Ketiga, melunasi kekurangan pembayaran dan/atau penyetoran Pajak Penghasilan Pasal 29 atas Surat Pemberitahuan Tahunan Pajak Penghasilan Tahun Pajak 2025 yang memperoleh perpanjangan jangka waktu penyampaian Surat Pemberitahuan Tahunan (SPT).
Lebih lanjut, DJP juga memastikan bahwa apabila Surat Tagihan Pajak (STP) atas sanksi administratif terlanjur diterbitkan, maka akan dihapuskan secara jabatan oleh Kepala Kantor Wilayah DJP.
Tak hanya itu, keterlambatan penyampaian SPT dalam periode relaksasi tersebut juga tidak akan berdampak pada status wajib pajak. DJP menegaskan, kondisi tersebut tidak menjadi dasar pencabutan status Wajib Pajak Kriteria Tertentu maupun penolakan pengajuan status tersebut.

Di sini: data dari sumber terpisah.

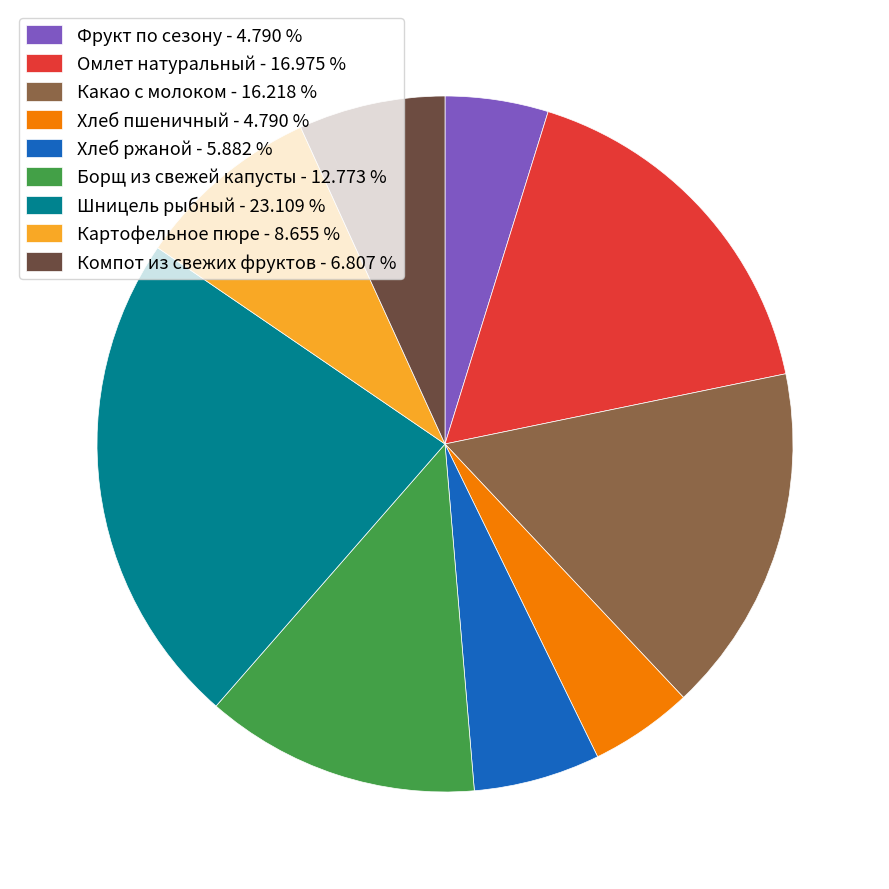

How many segments does this pie chart have?

9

Sebagai catatan saja, DJP juga telah menerbitkan Keputusan Dirjen Pajak Nomor KEP-55/PJ/2026 tentang Kebijakan Perpajakan Sehubungan Dengan Implementasi Sistem Inti Administrasi Perpajakan Dalam Rangka Penyampaian Surat Pemberitahuan Tahunan Pajak Penghasilan Orang Pribadi Tahun Pajak 2025.